As darkening clouds gather on the economic horizon, Britons are reassessing their commitment to green living according to the Telegraph. For the time being at least, saving the planet is taking second place to saving money. Sales of expensive organic foods are falling as climate change slips down the league table of daily concerns. So says the Telegraph’s Neil Tweedie anyway. In my opinion this is rather missing the point, the Telegraph have some polls which they say indicate that the environment is less important to people now they are feeling the pinch. I wonder if many of the people they are talking about have any idea what its like to feel the pinch. I rather doubt it. Have you ever met anybody who was polled for a newspaper? There never seems to be any indication of who they are and how they were sourced. As we all know if you pick the right biased sample you can prove anything you want.

What about having a belief in your own health and wellbeing? Surely there are other things that people like the Cleggs could give up to save money. Is the amount they are saving by not buying organic really going to make a huge difference to them? Frankly, if in an economic downturn,the first thing you want to jettison is healthy living and caring for the environment we live in, it doesn’t say much for your commitment does it.

According to writer Julie Birchall, the whole environmental movement is just a bunch of public school boys intent on depriving the working classes of cheap flights and Costa Brava tans. Well I can tell you now that I certainly didn’t have a public school education. I only have to look at some of the environmental changes that have occurred in my lifetime to see that we have not looked after the earth as we should have. I don’t remember the amount of litter that you see thrown about everywhere these days for a start, and every village and town is completely clogged with road traffic and all the fumes that produces. Certain illnesses have increased such as asthma and eczema and the causes have been ascribed to changes to the air quality that we breathe. Is that my imagination?
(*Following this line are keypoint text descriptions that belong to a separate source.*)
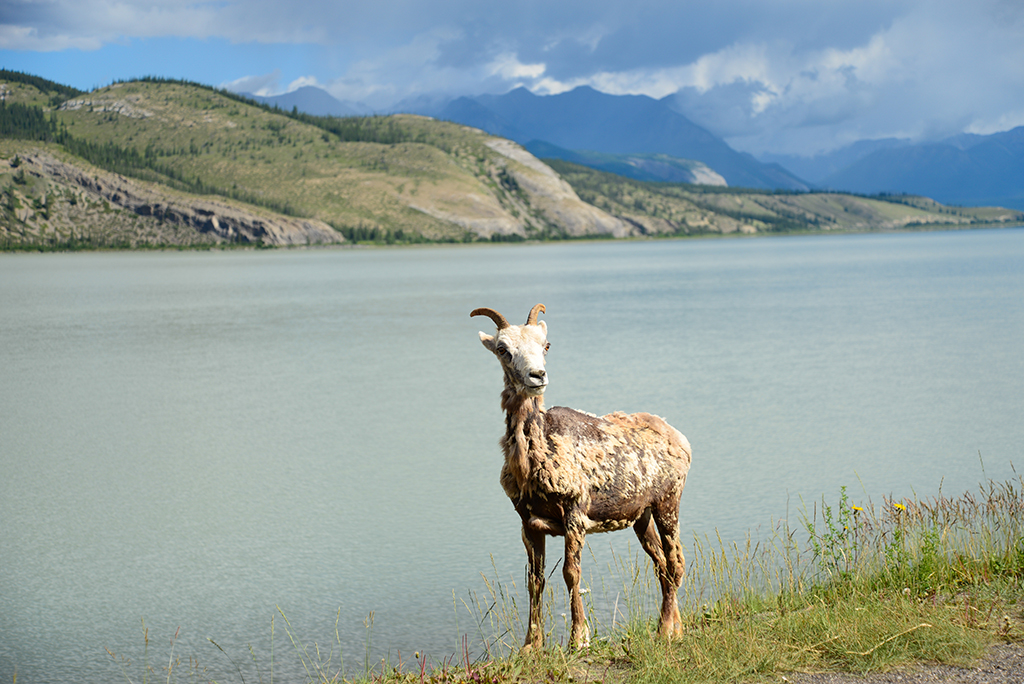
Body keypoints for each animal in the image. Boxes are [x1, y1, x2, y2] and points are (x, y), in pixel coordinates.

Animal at [468, 305, 692, 651]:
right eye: (503, 349)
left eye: (546, 345)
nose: (537, 376)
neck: (533, 462)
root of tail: (680, 438)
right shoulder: (527, 521)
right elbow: (535, 581)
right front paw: (531, 646)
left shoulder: (574, 512)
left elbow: (571, 573)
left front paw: (578, 639)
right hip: (641, 515)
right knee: (661, 565)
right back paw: (672, 628)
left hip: (668, 501)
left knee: (676, 562)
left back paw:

Since the Second World War, 80,000 chemicals have been developed to optimize our pesticides, cleaners, plastics, personal care products and industrial products. Many common cleaners contain neurotoxins, depress the nervous system, and threaten the healthy function of the liver and kidney.
When hazardous cleaning products are disposed of in landfills, the chemicals they contain can seep into groundwater. Cleaning chemicals that find their way down our drains also end up in our water system and others drift from the air of our homes into the air outside. In our quest for sparkling counter tops and whiter than white washing, do we consider how much these items cost both in monetary and environmental terms? There are so many natural alternatives which are far cheaper.

I would be very interested to take a peek into the shopping trolley of the people who can no longer afford to eat organic food because of the ‘credit crunch’ and check whether they have cut down on buying expensive multiple cleaning products . Or perhaps cut down on weekends away in foreign climes. It’s surely a question of priorities and perhaps begs the question of why you bought organic initially. For a healthier lifestyle or because it was the latest trend.